*Document extract:*
Minority lobbyists say blanket ban could hurt diversity

As President-elect Joe Biden’s administration begins to roll out its earliest hires and seek candidates for powerful jobs across the government, the Democratic Party’s left-wing activists and its K Street insiders are waging a battle over who should be eligible.

Progressive groups want the incoming administration to reject applicants they view as too cozy with corporate America, but Black and Latino lobbyists are mounting a counteroffensive, arguing that such prohibitions could limit diversity in the executive branch. 

The transition team has indicated that incoming officials will sign an ethics pledge, but the details regarding previous employment remain unclear.

“To make a blanket statement that we won’t take anybody from a corporation, you start to limit who your candidates can be,” said Cristina Antelo, founder of the lobbying firm Ferox Strategies.

Minority lobbyists may not have benefited from family wealth, she said, and therefore may have made career decisions that wouldn’t meet a “purity” test of only working in the public or nonprofit sectors.

*Data section:*
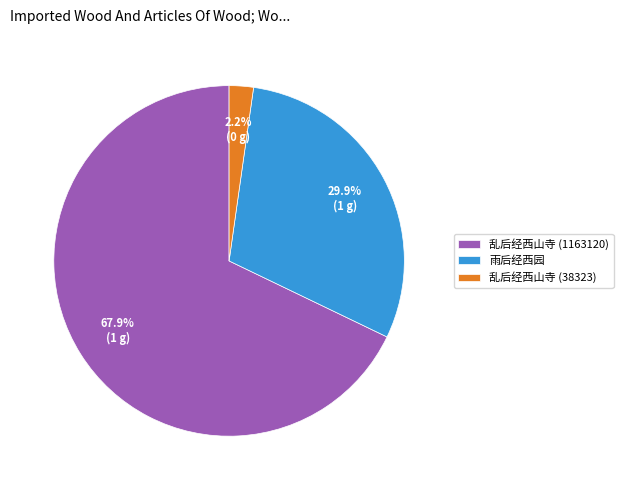

The 雨后经西园 slice represents 44% of the pie. True or false?

False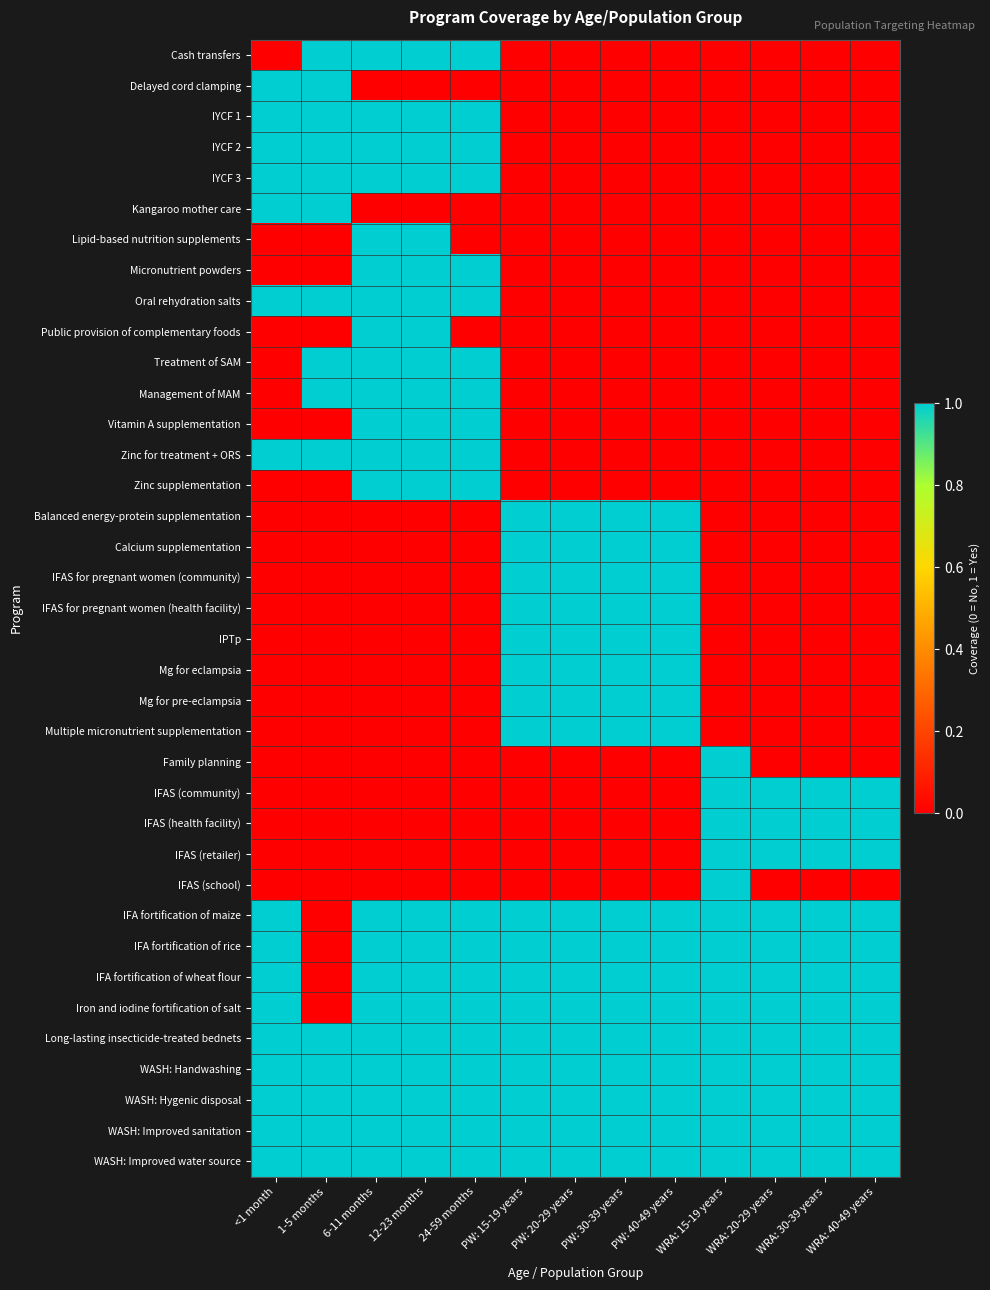

At which category does the chart reach its peak across all series?

1-5 months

*Task instructions:*
#1 According to the article about minority lobbyists, what has the transition team indicated that incoming officials will sign?
#2 Reproduce the passage of the article about minority lobbyists that falls between "Progressive groups want" and "employment remain unclear.", inclusive.
Draw solely on the article about minority lobbyists.

*Completed exercise:*
#1 An ethics pledge.

#2
Progressive groups want the incoming administration to reject applicants they view as too cozy with corporate America, but Black and Latino lobbyists are mounting a counteroffensive, arguing that such prohibitions could limit diversity in the executive branch. 

The transition team has indicated that incoming officials will sign an ethics pledge, but the details regarding previous employment remain unclear.